Tell how many lines in the listing below contain the word "Well", giving the number alone.

··· INFORMATION SHOWN

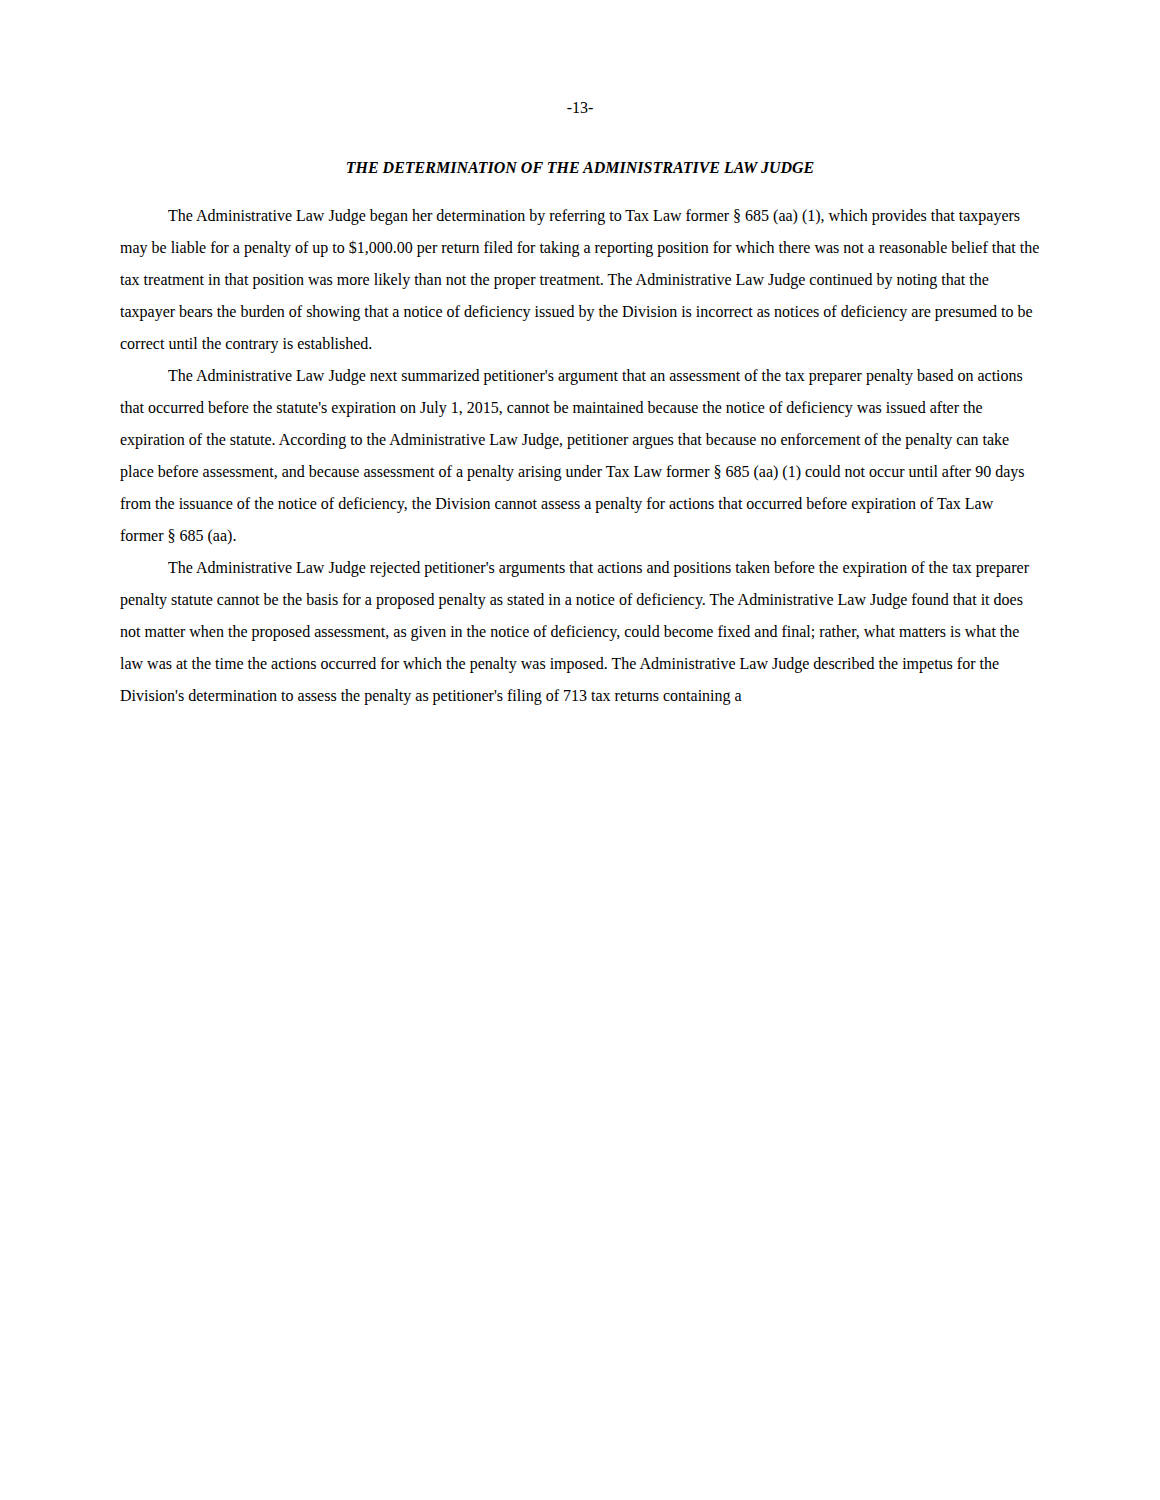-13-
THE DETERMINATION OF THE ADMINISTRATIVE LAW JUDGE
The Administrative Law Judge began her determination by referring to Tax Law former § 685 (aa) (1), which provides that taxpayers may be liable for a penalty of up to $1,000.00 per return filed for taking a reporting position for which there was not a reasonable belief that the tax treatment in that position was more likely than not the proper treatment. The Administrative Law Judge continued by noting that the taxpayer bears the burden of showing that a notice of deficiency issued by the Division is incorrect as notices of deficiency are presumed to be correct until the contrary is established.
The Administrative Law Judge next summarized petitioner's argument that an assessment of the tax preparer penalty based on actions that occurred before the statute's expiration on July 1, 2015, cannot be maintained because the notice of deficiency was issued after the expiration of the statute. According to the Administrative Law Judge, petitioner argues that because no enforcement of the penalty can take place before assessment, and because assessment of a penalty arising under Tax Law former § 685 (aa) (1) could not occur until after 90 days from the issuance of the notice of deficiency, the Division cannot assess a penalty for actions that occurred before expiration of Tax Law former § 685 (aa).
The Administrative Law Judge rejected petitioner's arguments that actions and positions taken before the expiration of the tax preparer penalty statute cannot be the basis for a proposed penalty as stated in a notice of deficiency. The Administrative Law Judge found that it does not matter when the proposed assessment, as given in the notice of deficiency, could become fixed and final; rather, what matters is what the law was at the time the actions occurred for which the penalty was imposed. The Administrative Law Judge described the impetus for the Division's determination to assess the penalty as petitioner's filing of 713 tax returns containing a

······
··· INFORMATION SHOWN

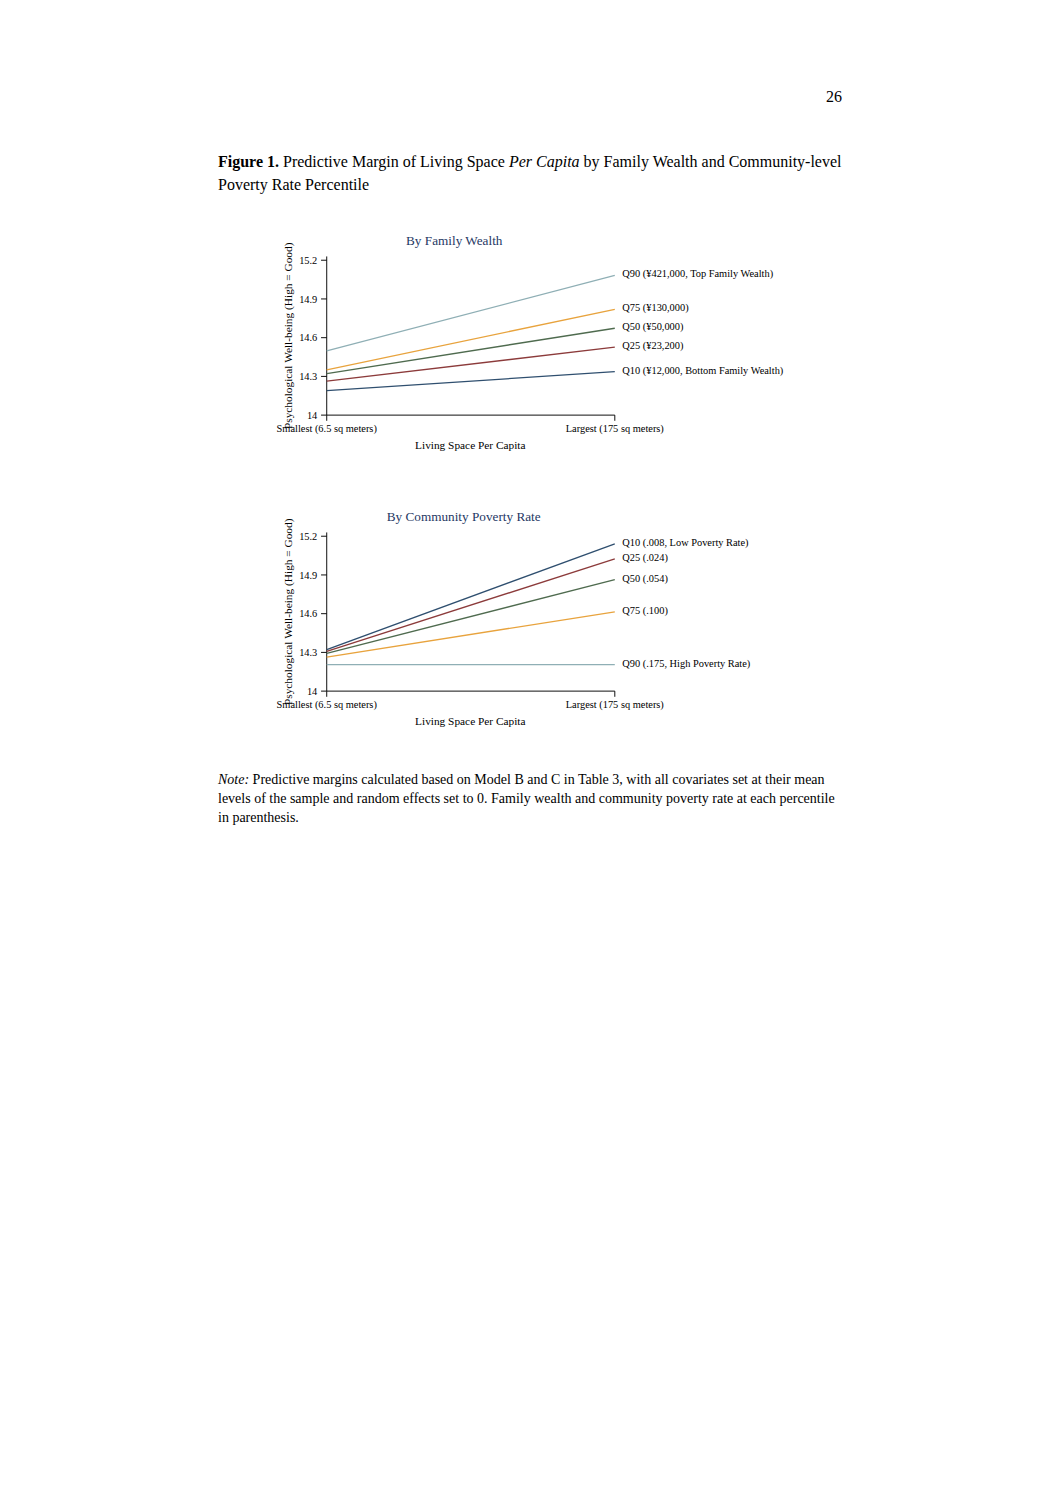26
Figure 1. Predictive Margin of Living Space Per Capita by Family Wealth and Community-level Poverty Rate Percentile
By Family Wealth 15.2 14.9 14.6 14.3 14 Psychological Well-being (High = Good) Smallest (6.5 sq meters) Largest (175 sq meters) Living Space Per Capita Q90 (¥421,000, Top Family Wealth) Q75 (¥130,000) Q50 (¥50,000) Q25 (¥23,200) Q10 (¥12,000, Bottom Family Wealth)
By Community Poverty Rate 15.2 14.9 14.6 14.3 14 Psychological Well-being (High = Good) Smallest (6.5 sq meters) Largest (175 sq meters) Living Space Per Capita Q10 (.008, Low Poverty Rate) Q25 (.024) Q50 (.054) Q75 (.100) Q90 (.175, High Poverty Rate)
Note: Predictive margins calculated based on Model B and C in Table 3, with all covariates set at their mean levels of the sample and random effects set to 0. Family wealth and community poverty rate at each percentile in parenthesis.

······

- [SOLUTION FOR THIS TASK]: 2